Geschrieben am 24. September 2014 von für Bücher, Litmag

Tao Lin: Taipeh

Tao_Lin_TaipeiDas wirkliche Leben als verblassende Randnotiz

– Wie lebt und liebt es sich in Zeiten von Facebook, Twitter und MyFace abseits von digitaler Romantik und postmoderner Experimentierfreude? Diese Frage beantwortet der 1983 geborene Amerikaner Tao Lin in seinem autobiografisch grundierten Roman „Taipeh“ auf eine literarisch höchst wagemutige Art und Weise: Von Karsten Herrmann

Tao Lin ist Galionsfigur einer schon bei David Foster Wallace anklingenden „New Sincerity“-Bewegung, die auf eine Literatur des radikalen Realismus und der Ehrlichkeit bis zur Selbstentblößung setzt. Hier wird nichts beschönigt, überhöht, dramatisiert, emotionalisiert, ironisiert oder zum Spektakel aufgeblasen. Es bleibt das nackte Protokoll, die detaillierte Dokumentation.

Entsprechend analysiert und seziert Tao Lins Protagonist Paul auch beständig seine eigenen Gedanken und Wahrnehmungen.

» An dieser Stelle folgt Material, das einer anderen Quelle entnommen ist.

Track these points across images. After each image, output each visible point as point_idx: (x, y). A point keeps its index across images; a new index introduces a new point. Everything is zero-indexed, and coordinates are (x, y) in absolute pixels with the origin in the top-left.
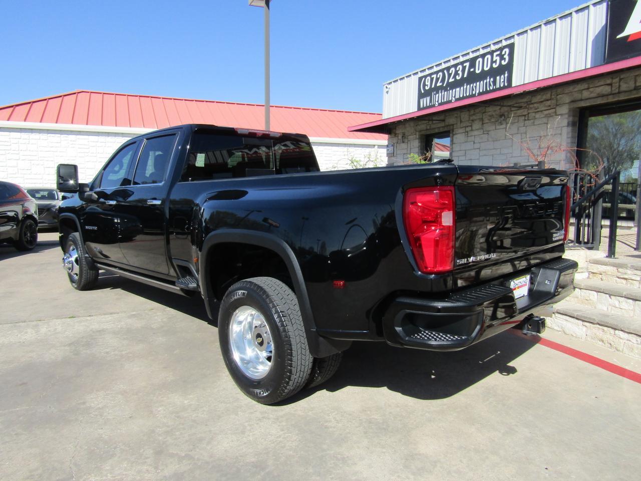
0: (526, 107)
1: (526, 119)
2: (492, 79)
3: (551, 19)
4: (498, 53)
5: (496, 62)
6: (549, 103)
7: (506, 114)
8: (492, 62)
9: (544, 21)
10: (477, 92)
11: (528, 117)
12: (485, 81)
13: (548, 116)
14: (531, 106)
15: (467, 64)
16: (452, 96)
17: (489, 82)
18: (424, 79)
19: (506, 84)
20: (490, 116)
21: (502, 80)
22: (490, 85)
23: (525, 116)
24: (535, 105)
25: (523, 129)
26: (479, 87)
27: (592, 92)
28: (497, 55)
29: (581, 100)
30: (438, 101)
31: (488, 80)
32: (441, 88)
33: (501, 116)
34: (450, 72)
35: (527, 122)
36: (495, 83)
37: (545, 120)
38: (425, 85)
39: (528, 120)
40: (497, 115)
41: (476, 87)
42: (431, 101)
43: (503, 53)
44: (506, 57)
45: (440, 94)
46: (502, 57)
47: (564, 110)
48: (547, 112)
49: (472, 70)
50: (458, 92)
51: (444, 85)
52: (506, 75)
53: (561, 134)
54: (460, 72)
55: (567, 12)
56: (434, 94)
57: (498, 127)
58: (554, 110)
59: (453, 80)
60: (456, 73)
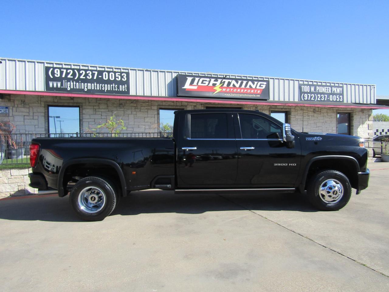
0: (135, 103)
1: (136, 108)
2: (116, 86)
3: (149, 70)
4: (120, 74)
5: (118, 77)
6: (147, 103)
7: (124, 104)
8: (115, 77)
9: (145, 69)
10: (106, 89)
11: (137, 108)
12: (112, 85)
13: (148, 109)
14: (139, 103)
15: (96, 73)
16: (84, 87)
17: (115, 86)
18: (52, 69)
19: (126, 90)
20: (113, 103)
21: (123, 88)
22: (115, 88)
23: (135, 107)
24: (141, 103)
25: (135, 113)
26: (107, 87)
27: (166, 103)
28: (118, 75)
29: (162, 105)
30: (70, 87)
31: (114, 85)
32: (73, 80)
33: (121, 104)
34: (81, 72)
35: (136, 110)
36: (118, 88)
37: (146, 110)
38: (53, 73)
39: (137, 109)
40: (117, 103)
41: (104, 86)
42: (62, 85)
43: (123, 75)
44: (125, 77)
45: (72, 83)
46: (122, 77)
47: (155, 108)
48: (147, 107)
49: (100, 77)
50: (90, 86)
51: (76, 78)
52: (126, 86)
53: (154, 117)
54: (90, 75)
55: (156, 70)
56: (65, 82)
57: (118, 109)
58: (150, 107)
59: (84, 78)
60: (86, 75)
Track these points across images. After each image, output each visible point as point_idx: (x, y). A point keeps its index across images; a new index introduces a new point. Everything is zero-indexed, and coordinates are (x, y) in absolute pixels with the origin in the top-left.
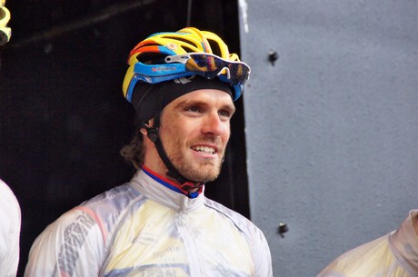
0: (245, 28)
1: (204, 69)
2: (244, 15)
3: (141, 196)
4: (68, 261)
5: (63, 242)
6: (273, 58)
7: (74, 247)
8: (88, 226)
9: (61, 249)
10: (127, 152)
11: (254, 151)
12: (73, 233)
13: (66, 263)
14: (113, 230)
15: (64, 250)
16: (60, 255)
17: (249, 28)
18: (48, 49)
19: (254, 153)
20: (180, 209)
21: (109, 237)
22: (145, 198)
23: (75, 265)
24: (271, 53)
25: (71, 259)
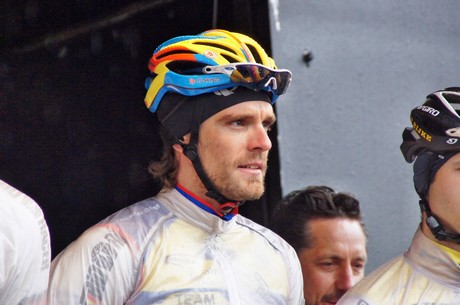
0: (277, 26)
1: (249, 80)
2: (275, 12)
3: (171, 214)
4: (97, 284)
5: (91, 263)
6: (307, 59)
7: (103, 270)
8: (117, 245)
9: (90, 271)
10: (157, 169)
11: (289, 160)
12: (101, 253)
13: (95, 286)
14: (142, 249)
15: (93, 272)
16: (88, 277)
17: (281, 26)
18: (63, 53)
19: (288, 163)
20: (213, 231)
21: (138, 257)
22: (174, 217)
23: (104, 289)
24: (306, 53)
25: (100, 282)
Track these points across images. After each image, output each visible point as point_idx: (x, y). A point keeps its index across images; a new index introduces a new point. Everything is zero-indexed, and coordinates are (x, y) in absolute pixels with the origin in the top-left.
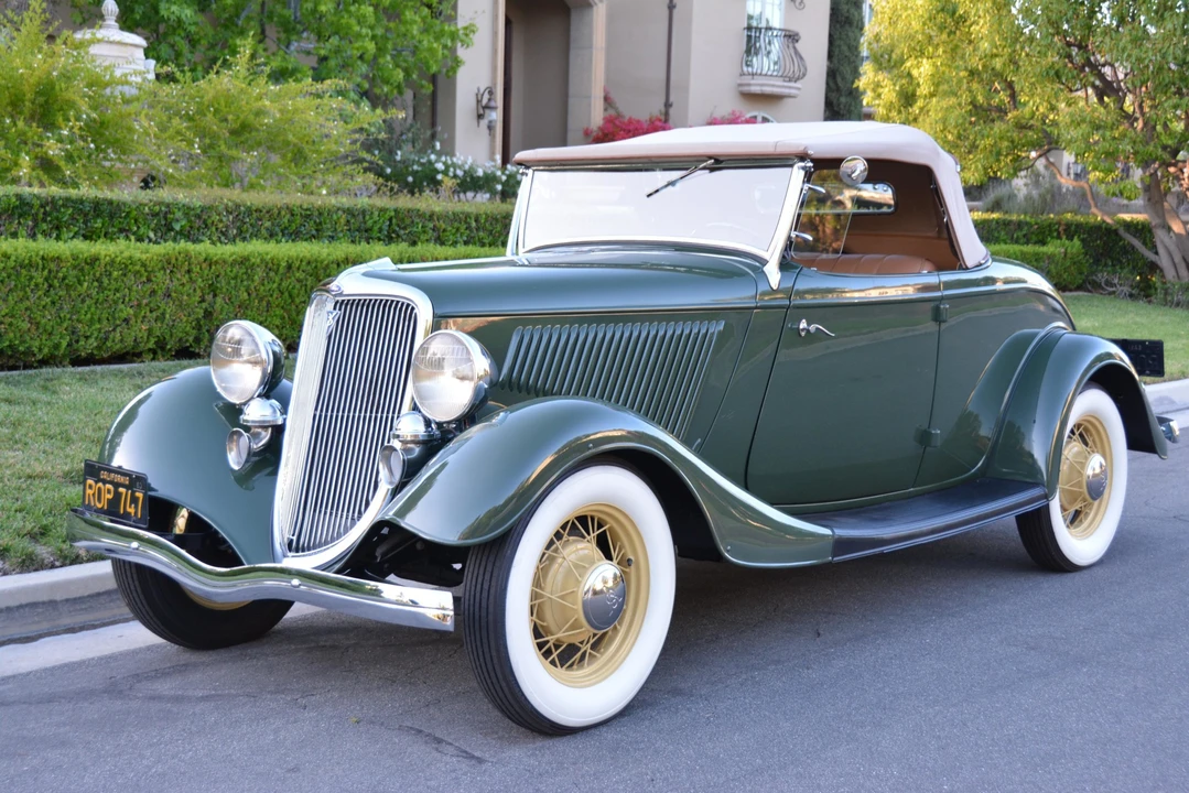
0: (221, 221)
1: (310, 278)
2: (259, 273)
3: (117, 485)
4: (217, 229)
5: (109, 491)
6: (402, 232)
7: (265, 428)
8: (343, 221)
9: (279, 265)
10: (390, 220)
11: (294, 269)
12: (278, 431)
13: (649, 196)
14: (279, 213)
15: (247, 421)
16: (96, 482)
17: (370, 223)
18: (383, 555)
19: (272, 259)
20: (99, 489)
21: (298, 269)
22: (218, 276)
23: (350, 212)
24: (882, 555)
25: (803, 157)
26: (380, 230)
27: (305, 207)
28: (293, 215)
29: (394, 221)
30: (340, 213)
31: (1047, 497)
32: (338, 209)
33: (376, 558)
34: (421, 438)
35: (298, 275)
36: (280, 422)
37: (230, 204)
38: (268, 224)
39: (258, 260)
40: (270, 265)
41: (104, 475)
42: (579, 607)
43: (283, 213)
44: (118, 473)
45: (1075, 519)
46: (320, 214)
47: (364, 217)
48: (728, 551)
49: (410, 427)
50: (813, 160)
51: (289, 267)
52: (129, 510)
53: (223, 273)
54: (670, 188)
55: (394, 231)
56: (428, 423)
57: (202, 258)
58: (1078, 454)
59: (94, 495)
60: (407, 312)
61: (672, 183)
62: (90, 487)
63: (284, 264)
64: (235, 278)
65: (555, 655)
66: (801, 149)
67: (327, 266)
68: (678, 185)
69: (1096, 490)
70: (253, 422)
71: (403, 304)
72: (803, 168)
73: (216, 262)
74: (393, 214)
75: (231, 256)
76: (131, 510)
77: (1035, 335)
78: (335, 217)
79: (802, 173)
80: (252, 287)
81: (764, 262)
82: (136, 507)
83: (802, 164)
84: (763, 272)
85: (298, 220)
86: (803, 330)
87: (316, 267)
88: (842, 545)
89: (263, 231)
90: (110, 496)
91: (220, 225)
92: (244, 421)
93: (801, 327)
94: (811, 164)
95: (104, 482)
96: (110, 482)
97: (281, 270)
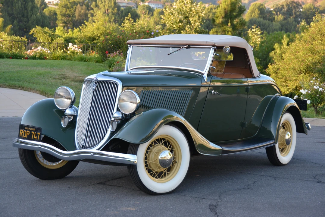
3: (31, 131)
5: (28, 133)
7: (72, 116)
13: (168, 55)
15: (67, 114)
16: (23, 130)
20: (25, 132)
25: (214, 46)
31: (275, 143)
34: (121, 118)
36: (76, 114)
41: (27, 128)
44: (31, 127)
49: (117, 115)
50: (216, 47)
52: (35, 137)
54: (175, 53)
56: (122, 114)
58: (283, 132)
59: (23, 134)
61: (175, 51)
66: (214, 43)
68: (177, 52)
70: (68, 114)
72: (214, 49)
77: (272, 97)
79: (213, 50)
81: (203, 74)
82: (37, 137)
83: (213, 48)
84: (203, 77)
86: (213, 93)
90: (29, 134)
92: (66, 114)
93: (212, 92)
95: (26, 130)
96: (28, 130)
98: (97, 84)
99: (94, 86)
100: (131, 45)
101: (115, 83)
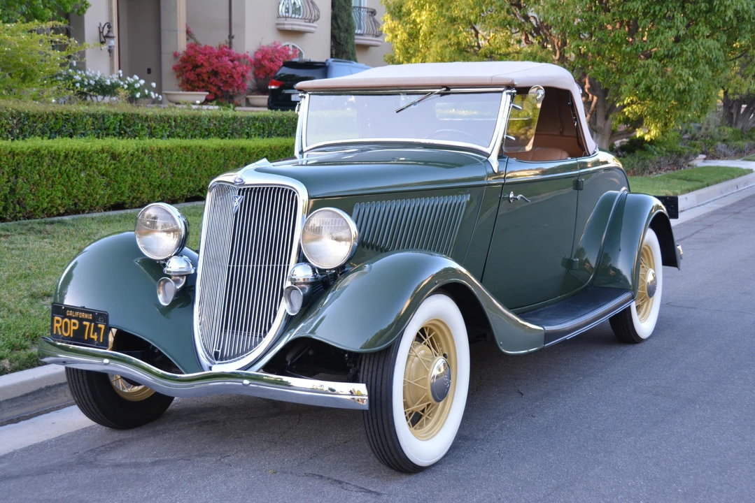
0: (8, 124)
1: (80, 164)
2: (47, 160)
3: (81, 320)
4: (5, 129)
5: (74, 324)
6: (128, 130)
7: (182, 276)
8: (90, 122)
9: (59, 155)
10: (120, 121)
11: (69, 157)
12: (191, 279)
13: (397, 112)
14: (48, 118)
15: (170, 272)
16: (63, 318)
17: (108, 124)
18: (292, 360)
19: (55, 151)
20: (66, 323)
21: (72, 157)
22: (19, 164)
23: (94, 116)
24: (566, 341)
25: (509, 87)
26: (114, 129)
27: (65, 113)
28: (57, 119)
29: (123, 122)
30: (88, 117)
31: (633, 297)
32: (87, 114)
33: (287, 362)
34: (310, 281)
35: (72, 161)
36: (193, 272)
37: (14, 111)
38: (41, 125)
39: (46, 152)
40: (54, 155)
41: (70, 313)
42: (429, 388)
43: (50, 118)
44: (82, 311)
46: (75, 118)
47: (103, 120)
48: (502, 346)
49: (302, 273)
51: (66, 156)
52: (92, 336)
53: (22, 162)
54: (413, 106)
55: (123, 129)
56: (314, 269)
57: (8, 152)
59: (61, 327)
60: (291, 194)
61: (414, 104)
62: (58, 322)
63: (63, 154)
64: (30, 165)
65: (409, 420)
66: (510, 81)
67: (91, 155)
69: (652, 290)
70: (174, 272)
71: (287, 190)
72: (510, 93)
73: (18, 154)
74: (122, 117)
75: (28, 148)
76: (95, 337)
77: (617, 195)
78: (85, 120)
79: (509, 97)
80: (42, 170)
81: (488, 155)
82: (99, 335)
83: (509, 91)
84: (487, 160)
85: (61, 123)
87: (84, 156)
88: (549, 336)
89: (38, 131)
90: (76, 328)
91: (8, 127)
92: (167, 271)
93: (511, 197)
94: (515, 91)
95: (70, 318)
96: (75, 318)
97: (62, 158)
98: (243, 195)
99: (237, 200)
100: (305, 93)
101: (290, 191)
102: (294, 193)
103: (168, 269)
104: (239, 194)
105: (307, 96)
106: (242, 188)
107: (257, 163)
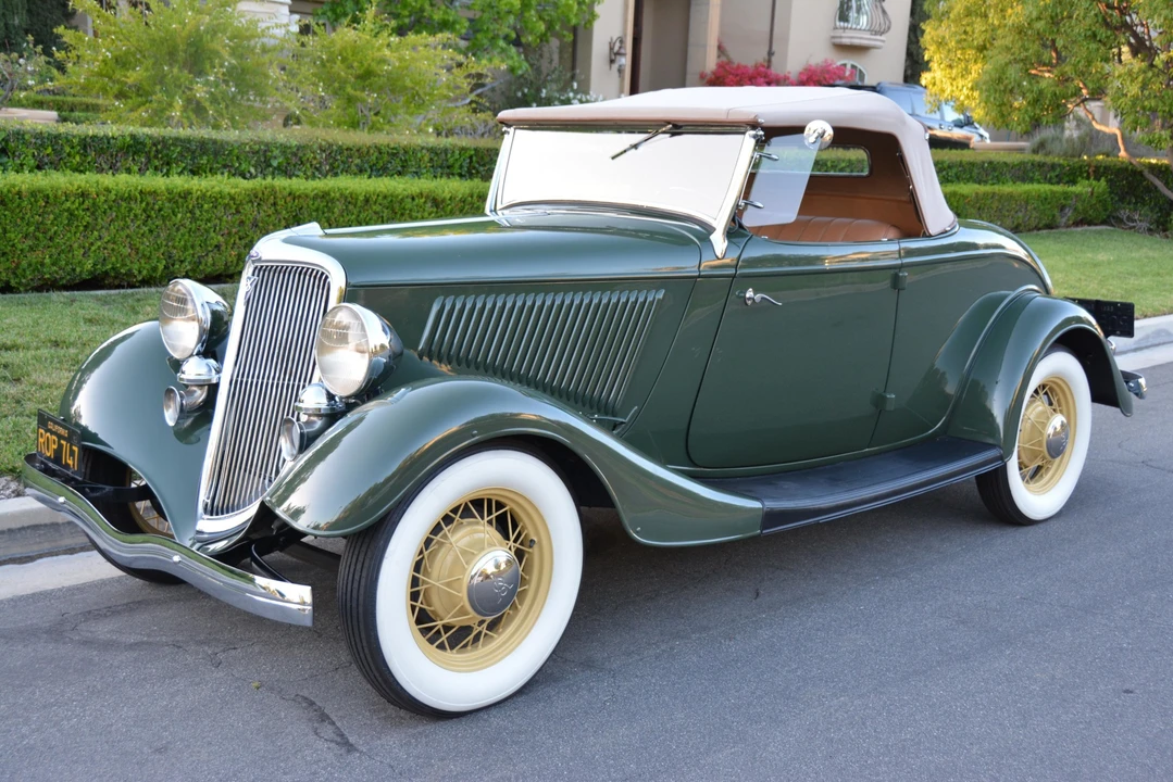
0: (315, 158)
1: (386, 211)
2: (339, 206)
3: (60, 437)
4: (311, 165)
5: (55, 442)
6: (481, 169)
7: (201, 386)
8: (426, 159)
9: (357, 199)
10: (471, 157)
11: (371, 202)
12: (213, 389)
13: (613, 158)
14: (368, 152)
15: (183, 379)
16: (45, 432)
17: (451, 161)
19: (351, 194)
20: (48, 438)
21: (375, 203)
22: (301, 208)
23: (432, 150)
24: (818, 524)
25: (754, 125)
26: (461, 167)
27: (392, 146)
28: (380, 153)
29: (474, 159)
30: (424, 151)
31: (1003, 458)
32: (423, 148)
34: (322, 412)
35: (374, 207)
36: (214, 381)
37: (323, 143)
38: (358, 161)
39: (338, 195)
40: (349, 199)
41: (51, 425)
42: (464, 595)
43: (372, 151)
44: (61, 425)
45: (1034, 474)
46: (406, 152)
47: (446, 155)
48: (637, 533)
49: (313, 398)
50: (763, 129)
51: (367, 200)
52: (68, 460)
53: (305, 206)
54: (633, 150)
55: (474, 168)
56: (331, 397)
57: (286, 193)
59: (44, 444)
60: (322, 279)
61: (635, 146)
62: (42, 435)
63: (361, 198)
64: (317, 210)
65: (444, 638)
66: (752, 117)
67: (402, 199)
68: (641, 148)
69: (1057, 449)
70: (188, 381)
72: (755, 136)
73: (299, 196)
74: (473, 152)
75: (313, 190)
76: (70, 462)
78: (419, 155)
79: (753, 141)
80: (333, 219)
81: (710, 229)
82: (74, 460)
83: (753, 132)
84: (710, 241)
85: (386, 158)
86: (749, 299)
87: (391, 201)
88: (771, 518)
89: (353, 168)
90: (55, 446)
91: (314, 162)
92: (180, 379)
93: (748, 296)
94: (762, 133)
95: (51, 432)
96: (55, 433)
97: (359, 204)
98: (258, 275)
99: (249, 282)
100: (509, 126)
101: (323, 273)
102: (327, 277)
103: (183, 376)
104: (253, 275)
105: (511, 130)
106: (259, 265)
107: (294, 229)
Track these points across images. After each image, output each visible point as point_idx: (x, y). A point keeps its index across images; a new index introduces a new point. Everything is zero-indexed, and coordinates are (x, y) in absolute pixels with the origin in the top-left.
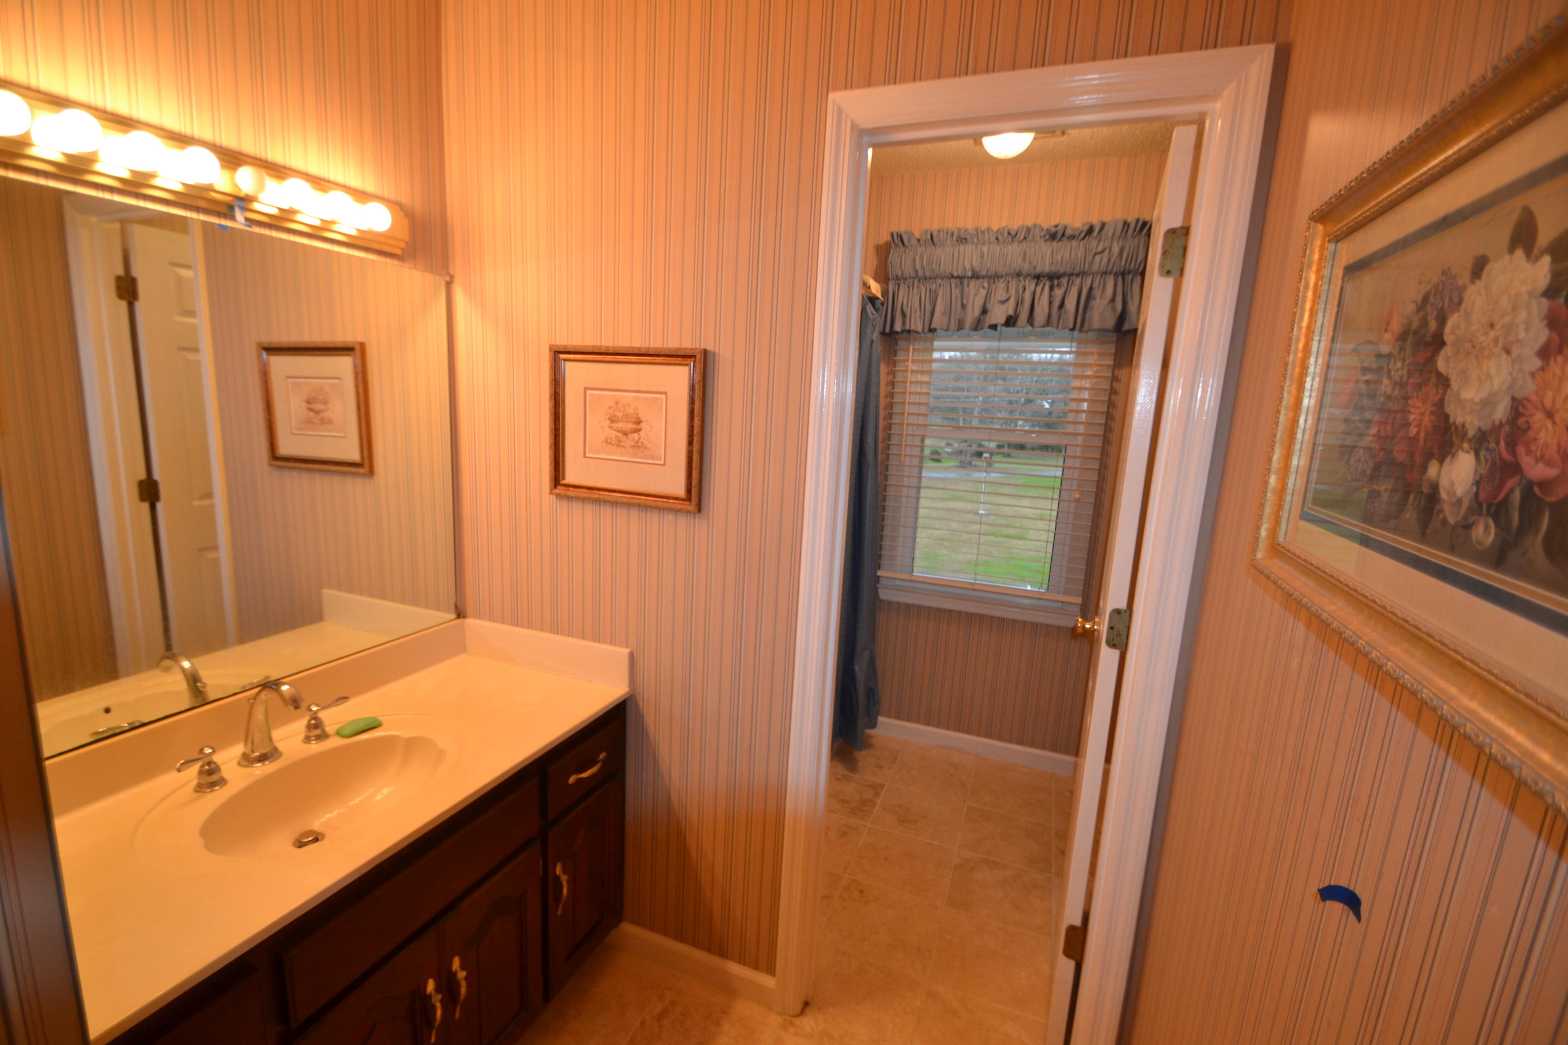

Er ist ein sozial dysfunktionaler Schriftsteller, der von Einsamkeit und Depressionen geplagt und der Überzeugung ist, „dass alle Menschen in den eingangslosen Höhlen ihrer selbst von Beginn an und für alle Zeit verwaist waren.“

Paul ist ein typischer Digital Native, dessen MacBook zu einer Art Körperprothese geworden ist und ihn ununterbrochen mit der digitalen Welt des Web und mit diversen sozialen Netzwerken verbindet. Durch die wirkliche Wirklichkeit bewegt er sich wie ein orientierungsloser Zombie und erträgt diese nur unter dem besänftigenden Einfluss von Medikamenten und Drogen wie Aderall, MDMA, Heroin oder Xanax, deren Einnahme er detailliert protokolliert.

Nur die Drogen und das Netz verbinden ihn mit anderen Menschen und mit wechselnden Freundinnen, von denen er eine sogar in Las Vegas heiratet und mit ihr zu seinen Eltern nach Taipeh reist. Zusammen treiben sie durch die Tage, filmen ihr Leben unter dem Einfluss der verschiedenen Drogen, tweeten und chatten miteinander, auch wenn sie nebeneinander im Auto oder Kino sitzen. Die erste Wirklichkeit und eine direkte Kommunikation werden so langsam ausgelöscht, Liebe und Sex zur verblassenden Randnotiz. Paul lebt sein Leben weiter unter dem Eindruck „verstörter Langeweile“ und des langsamen Verschwindens aus dieser Welt – hinein in eine abgeschiedene „Anderswelt“.

Tao Lin hat seinen Roman in einer Prosa von analytischer Schärfe und kristalliner Härte verfasst und verfolgt die „New Sincerity“ konsequent bis zum Äußersten. Auf eine faszinierend-unheimliche Weise zieht er den Leser in eine kalte, überbelichtete Welt, in der das Soziale sich auflöst und die Protagonisten das Leben schon längst nicht mehr wirklich spüren, sondern es nur noch im flackernden Display vor ihnen ungerührt betrachten können.

Karsten Herrmann

Tao Lin: Taipeh. Aus dem Englischen von Stephan Kleiner. Dumont 2014. 288 Seiten. 19,99 Euro.